There are two main hurdles to overcome when writing this bot
- There are a number of Emotes in twitch that are not recognizeable English words
- Google Translate API costs by the character
This application uses several environment variables for configuration
Variable | Use | Required? |
---|---|---|
TWITCH_CHANNEL | The name of the Channel on Twitch to join | Yes |
TWITCH_NICK | The nickname to present in the chatroom. | Yes |
TWITCH_TOKEN | The OAUTH API Key for authenticating to Twitch | Yes |
GOOGLE_API_KEY | Google Authentication token to the API Services for Language Detection | No |
For developer convience this application uses dotenv which allows users to define a text file to set environment variables. See the .env.example
file for the
Follow the instructions found here.
If you want to use Google Translate API follow their guide to setting up keys here.

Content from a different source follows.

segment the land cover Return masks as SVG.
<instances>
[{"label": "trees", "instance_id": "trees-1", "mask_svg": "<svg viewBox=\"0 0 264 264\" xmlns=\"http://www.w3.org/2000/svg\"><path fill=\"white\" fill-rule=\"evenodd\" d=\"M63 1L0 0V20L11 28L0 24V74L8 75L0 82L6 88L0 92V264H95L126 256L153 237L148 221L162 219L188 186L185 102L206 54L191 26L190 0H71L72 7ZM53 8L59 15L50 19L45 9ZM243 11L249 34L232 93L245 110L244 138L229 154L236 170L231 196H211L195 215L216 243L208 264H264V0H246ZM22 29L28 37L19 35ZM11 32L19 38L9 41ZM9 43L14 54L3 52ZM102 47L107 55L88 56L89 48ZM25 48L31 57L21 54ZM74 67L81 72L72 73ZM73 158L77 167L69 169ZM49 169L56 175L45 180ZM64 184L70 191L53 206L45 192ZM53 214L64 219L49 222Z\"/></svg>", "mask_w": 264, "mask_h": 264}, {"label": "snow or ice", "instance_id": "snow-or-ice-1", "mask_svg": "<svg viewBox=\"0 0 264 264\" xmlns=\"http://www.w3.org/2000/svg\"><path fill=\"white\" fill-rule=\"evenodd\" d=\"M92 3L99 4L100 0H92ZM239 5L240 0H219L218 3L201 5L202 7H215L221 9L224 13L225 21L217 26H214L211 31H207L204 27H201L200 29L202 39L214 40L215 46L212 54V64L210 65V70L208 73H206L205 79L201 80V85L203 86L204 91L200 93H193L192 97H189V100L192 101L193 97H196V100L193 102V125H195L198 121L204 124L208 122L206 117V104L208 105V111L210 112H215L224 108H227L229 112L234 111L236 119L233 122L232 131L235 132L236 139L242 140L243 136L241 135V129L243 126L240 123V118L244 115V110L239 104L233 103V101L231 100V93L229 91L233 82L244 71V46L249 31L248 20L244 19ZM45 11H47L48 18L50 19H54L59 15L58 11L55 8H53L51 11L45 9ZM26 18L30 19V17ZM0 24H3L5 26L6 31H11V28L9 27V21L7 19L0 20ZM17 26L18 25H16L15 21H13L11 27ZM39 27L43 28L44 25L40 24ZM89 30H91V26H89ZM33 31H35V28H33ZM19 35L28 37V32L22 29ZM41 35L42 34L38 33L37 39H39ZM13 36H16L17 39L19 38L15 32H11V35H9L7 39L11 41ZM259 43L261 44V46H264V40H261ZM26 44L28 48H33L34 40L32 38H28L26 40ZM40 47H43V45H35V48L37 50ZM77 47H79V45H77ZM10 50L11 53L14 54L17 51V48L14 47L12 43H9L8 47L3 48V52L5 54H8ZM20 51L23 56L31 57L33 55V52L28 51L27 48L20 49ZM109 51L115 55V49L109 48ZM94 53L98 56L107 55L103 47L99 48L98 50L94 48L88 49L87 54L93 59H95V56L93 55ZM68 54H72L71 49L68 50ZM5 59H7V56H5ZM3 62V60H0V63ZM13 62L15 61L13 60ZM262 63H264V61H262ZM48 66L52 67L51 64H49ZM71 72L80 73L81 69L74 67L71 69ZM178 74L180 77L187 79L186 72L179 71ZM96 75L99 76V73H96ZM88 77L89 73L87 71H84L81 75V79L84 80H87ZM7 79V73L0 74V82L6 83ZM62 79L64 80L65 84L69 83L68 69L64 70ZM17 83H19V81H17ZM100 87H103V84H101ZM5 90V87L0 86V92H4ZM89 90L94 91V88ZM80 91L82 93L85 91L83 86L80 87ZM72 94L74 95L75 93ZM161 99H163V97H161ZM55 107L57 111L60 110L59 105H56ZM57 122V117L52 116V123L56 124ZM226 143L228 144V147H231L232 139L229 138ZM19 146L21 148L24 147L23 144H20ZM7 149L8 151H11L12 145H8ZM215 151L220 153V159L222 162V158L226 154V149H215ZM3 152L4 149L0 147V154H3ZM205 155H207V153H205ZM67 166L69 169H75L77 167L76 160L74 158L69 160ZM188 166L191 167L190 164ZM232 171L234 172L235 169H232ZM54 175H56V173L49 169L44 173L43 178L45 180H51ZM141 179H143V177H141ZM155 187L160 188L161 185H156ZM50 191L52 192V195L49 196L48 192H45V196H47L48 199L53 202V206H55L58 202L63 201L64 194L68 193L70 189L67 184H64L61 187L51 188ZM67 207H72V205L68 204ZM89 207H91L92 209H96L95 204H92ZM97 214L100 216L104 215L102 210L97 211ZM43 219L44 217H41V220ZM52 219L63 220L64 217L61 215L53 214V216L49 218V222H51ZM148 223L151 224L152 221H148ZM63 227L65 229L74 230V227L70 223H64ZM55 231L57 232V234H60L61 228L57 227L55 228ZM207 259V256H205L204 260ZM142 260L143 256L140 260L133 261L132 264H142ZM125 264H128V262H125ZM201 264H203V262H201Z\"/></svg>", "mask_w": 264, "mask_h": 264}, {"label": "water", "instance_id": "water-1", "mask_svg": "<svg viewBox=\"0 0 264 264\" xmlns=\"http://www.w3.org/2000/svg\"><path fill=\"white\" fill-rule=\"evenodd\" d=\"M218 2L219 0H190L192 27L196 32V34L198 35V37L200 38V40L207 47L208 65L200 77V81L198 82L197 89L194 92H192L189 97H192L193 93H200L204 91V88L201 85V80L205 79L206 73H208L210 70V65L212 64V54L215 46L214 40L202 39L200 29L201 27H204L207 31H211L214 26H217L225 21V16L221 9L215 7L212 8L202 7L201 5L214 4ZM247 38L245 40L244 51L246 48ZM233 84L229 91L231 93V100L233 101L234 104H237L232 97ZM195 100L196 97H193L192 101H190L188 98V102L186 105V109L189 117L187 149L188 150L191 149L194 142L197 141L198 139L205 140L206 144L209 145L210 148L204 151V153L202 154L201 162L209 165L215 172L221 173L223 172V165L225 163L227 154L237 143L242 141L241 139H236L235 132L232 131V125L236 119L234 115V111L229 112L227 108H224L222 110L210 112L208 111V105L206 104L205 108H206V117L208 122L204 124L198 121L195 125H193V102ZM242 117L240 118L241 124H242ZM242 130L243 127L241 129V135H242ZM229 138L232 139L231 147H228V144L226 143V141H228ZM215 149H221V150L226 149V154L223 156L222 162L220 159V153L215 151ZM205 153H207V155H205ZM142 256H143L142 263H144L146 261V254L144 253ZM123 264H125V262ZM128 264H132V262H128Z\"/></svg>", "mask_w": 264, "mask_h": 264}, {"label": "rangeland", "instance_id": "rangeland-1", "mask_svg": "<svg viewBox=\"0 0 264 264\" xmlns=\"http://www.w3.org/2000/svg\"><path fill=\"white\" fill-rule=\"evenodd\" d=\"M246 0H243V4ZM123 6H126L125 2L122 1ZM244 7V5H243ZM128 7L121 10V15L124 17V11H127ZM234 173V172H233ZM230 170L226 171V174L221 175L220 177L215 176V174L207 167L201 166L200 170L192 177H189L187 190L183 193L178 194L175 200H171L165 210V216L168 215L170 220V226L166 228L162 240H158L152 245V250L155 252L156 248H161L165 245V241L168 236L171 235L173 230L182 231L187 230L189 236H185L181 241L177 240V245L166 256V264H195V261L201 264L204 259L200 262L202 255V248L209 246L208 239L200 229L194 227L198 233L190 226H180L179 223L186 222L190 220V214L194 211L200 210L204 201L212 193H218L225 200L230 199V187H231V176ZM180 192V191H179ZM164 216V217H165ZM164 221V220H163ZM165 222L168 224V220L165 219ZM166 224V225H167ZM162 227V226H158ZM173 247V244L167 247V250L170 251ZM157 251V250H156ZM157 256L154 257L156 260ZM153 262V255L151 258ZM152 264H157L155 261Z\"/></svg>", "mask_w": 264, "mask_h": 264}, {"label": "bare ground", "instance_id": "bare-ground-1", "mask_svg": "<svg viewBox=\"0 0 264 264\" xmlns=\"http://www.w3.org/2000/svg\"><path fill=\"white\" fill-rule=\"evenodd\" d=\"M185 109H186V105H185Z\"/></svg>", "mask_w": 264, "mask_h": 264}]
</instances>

With that in mind, the strategy is the following:
- Get a list of all the emotes available in Twitch
- Get a list of all the emotes in BetterTwitchTV
- Get a list of the top 10k used English words
- Upon recieving a message
- Strip out the username mentions
- Strip out the emotes
- Strip out the words that are not in the top 10k English words
- Check the total number of non top English words v.s. the total length of the message
- If configured, ask Google language detection api to guess the language
- If the detected language is not English, warn the user
So the message
lul @day9tv Google Translate Rocks kappa
would go through the following transformations:
- Remove @username mentions
lul Google Translate Rocks kappa
- Remove emotes
Google Translate Rocks
- Remove Top 10k English words
Google
Since there is only one word in the message that is not in the top 10k then we would do nothing. Otherwise we would have sent Google
off to the language detection api and continued processing from there
[ ] Adaptive algorythm that will take the data returned from Google and if english, add the words to another "whitelist"
[ ] An extra "internet slang" dictionary to weed out other common words
[ ] Update the README more
[ ] Add a web interface to signup/use the bot